PC.DEL/1022/12/Rev.2
7 Décembre 2012berryjam.ru

Par: Albanie, Andorre, Autriche, Belgique, Bosnie-Herzégovine, Bulgarie, Canada, Croatie, Chypre, République tchèque, Danemark, Estonie, Finlande, Ex-République yougoslave de Macédoine, France, Géorgie, Allemagne, Grèce, Saint-Siège, Hongrie , Islande, Irlande, Italie, Lettonie, Liechtenstein, Lituanie, Luxembourg, Malte, Moldova, Monaco, Mongolie, Monténégro, Pays-Bas, Norvège, Pologne, Portugal, Roumanie, Saint-Marin, Serbie, Slovaquie, Slovénie, Espagne, Suède, Suisse, Turquie, Ukraine, Royaume-Uni et les États-Unis d’AmériqueУход за ламинатом в квартире

PROJET DE DECLARATION DES LIBERTÉS FONDAMENTALES DANS L’ÈRE NUMÉRIQUE
du Conseil ministériel de l’OSCE

Nous, les membres du Conseil ministériel de l’OSCE déclarons notre détermination ferme et inébranlable à défendre notre Déclaration du Sommet de 2010 à Astana réaffirmant:

– notre pleine adhésion à la Charte des Nations Unies et à toutes les normes, principes et engagements de l’OSCE, commençant à partir de l’Acte final d’Helsinki et tous les documents de l’OSCE d’autres dont nous sommes convenus et notre responsabilité à les appliquer intégralement et de bonne foi,

– que les droits de l’homme et des libertés fondamentales sont inaliénables, et que leur protection et leur promotion est notre première responsabilité, et

– que la société civile et des médias libres nous aident à assurer le plein respect des droits de l’homme, des libertés fondamentales, de la démocratie, y compris des élections libres et équitables et la primauté du droit.

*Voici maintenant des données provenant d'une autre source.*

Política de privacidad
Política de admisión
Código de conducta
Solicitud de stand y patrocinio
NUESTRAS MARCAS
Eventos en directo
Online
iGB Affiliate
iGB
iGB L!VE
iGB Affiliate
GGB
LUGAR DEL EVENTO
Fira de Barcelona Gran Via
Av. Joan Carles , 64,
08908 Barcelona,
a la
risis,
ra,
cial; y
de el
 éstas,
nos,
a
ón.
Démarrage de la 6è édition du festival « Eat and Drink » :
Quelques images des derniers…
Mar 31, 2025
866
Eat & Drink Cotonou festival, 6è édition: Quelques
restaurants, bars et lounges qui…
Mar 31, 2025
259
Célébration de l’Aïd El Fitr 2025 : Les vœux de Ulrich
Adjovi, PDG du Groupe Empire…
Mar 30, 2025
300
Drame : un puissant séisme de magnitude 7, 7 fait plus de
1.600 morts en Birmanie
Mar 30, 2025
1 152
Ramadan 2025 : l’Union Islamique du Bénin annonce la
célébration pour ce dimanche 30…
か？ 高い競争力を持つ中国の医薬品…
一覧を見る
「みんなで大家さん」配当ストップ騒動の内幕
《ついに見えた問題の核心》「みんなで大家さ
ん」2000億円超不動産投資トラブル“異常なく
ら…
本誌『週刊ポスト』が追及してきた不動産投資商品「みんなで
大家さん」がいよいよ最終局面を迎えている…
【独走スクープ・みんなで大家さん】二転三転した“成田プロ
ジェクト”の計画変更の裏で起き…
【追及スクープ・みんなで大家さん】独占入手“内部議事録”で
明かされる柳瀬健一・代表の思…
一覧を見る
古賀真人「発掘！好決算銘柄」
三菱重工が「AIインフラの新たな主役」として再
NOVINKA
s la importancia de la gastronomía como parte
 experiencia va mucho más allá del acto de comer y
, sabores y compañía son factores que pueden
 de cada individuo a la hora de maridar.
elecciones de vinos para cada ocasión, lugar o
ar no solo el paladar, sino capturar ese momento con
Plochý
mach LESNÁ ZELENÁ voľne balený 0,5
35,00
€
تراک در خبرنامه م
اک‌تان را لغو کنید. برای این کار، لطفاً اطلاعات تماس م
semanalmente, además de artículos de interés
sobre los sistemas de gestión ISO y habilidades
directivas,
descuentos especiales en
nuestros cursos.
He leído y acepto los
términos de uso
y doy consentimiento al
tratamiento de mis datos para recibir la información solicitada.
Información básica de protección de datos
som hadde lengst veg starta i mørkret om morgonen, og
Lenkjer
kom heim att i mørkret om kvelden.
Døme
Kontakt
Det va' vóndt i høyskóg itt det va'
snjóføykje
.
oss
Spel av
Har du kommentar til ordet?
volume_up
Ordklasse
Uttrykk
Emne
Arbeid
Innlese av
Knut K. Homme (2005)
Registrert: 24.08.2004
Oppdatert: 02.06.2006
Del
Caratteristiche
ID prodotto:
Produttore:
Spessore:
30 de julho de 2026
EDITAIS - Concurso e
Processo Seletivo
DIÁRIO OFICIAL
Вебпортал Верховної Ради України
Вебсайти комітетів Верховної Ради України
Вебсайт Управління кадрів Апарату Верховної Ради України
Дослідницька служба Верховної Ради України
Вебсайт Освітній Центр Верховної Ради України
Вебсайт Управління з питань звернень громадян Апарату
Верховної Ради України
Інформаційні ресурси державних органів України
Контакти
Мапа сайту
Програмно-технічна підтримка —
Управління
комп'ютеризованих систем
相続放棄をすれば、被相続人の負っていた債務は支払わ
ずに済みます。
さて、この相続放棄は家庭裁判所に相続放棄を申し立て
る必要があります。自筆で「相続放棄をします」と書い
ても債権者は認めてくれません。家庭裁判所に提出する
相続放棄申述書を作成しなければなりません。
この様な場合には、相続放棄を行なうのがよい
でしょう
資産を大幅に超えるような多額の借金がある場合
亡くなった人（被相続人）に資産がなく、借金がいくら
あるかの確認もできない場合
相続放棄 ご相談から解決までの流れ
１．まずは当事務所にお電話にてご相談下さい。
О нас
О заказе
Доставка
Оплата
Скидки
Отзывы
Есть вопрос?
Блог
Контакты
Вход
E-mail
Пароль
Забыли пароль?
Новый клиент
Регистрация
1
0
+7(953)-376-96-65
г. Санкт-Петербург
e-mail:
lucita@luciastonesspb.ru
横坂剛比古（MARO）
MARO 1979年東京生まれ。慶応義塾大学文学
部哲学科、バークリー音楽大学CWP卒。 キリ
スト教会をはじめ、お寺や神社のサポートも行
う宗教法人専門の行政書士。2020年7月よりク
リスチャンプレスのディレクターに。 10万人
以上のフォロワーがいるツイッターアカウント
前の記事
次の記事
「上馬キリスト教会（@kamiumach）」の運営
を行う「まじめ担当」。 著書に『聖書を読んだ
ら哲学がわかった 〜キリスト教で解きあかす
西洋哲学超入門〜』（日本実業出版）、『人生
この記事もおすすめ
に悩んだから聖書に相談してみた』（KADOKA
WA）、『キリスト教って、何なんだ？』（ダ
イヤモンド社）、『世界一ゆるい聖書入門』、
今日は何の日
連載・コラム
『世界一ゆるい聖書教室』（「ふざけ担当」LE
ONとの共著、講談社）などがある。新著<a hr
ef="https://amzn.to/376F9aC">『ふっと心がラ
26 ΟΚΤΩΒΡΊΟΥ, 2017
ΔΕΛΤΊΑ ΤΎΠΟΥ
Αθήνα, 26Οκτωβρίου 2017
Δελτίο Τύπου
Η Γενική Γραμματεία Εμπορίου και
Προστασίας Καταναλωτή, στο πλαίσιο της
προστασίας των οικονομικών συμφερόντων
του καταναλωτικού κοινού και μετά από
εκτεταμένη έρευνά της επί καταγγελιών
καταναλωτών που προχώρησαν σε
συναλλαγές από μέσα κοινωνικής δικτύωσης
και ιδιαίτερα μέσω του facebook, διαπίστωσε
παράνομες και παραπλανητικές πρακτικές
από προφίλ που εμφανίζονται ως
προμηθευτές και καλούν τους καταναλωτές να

Rappelant en particulier le Principe VII de l’Acte final d’Helsinki (sur le respect des droits de l’homme et des libertés fondamentales) et X (principe sur le respect de bonne foi des obligations découlant du droit international) et nos engagements dans le Document de Copenhague (paragraphes 9.1, 9.2, 9.3, 10, 10.1, 10.2, 10.3, 10.4 et 24) relatifs à l’exercice des droits de l’homme et des libertés fondamentales,

Reconnaissant que:

– Les droits de l’homme et des libertés fondamentales ne changent pas avec les nouvelles technologies et qu’ils s’étendent dans l’ère du numérique ;
– dans la région de l’OSCE et dans le monde entier les individus utilisent de plus en plus utiliser les nouvelles technologie pour connaître et agir sur leurs droits de l’homme et libertés fondamentales ;
– ces nouvelles technologies facilitent l’expression et la diffusion des idées et de l’information par les individus, les groupes et les organisations ainsi que leur capacité à créer et entretenir des réseaux et des associations, planifier et mener leurs activités pacifiques et organiser des réunions pacifiques en ligne et hors ligne,
– ces nouvelles technologies renforcent ainsi la capacité des individus, agissant seul ou en communauté avec d’autres, à contribuer activement à la promotion et la protection des droits de l’homme et des libertés fondamentales et au développement et à la modernisation démocratique, la prospérité et la sécurité de leur propre pays et de la communauté internationale.

Nous réaffirmons donc :

nos engagements à respecter l’exercice par les individus, y compris les membres des groupes et des organisations, de leurs droits de l’homme et des libertés fondamentales, y compris par le biais de nouvelles technologies telles que l’Internet, les réseaux mobiles et les outils de médias sociaux.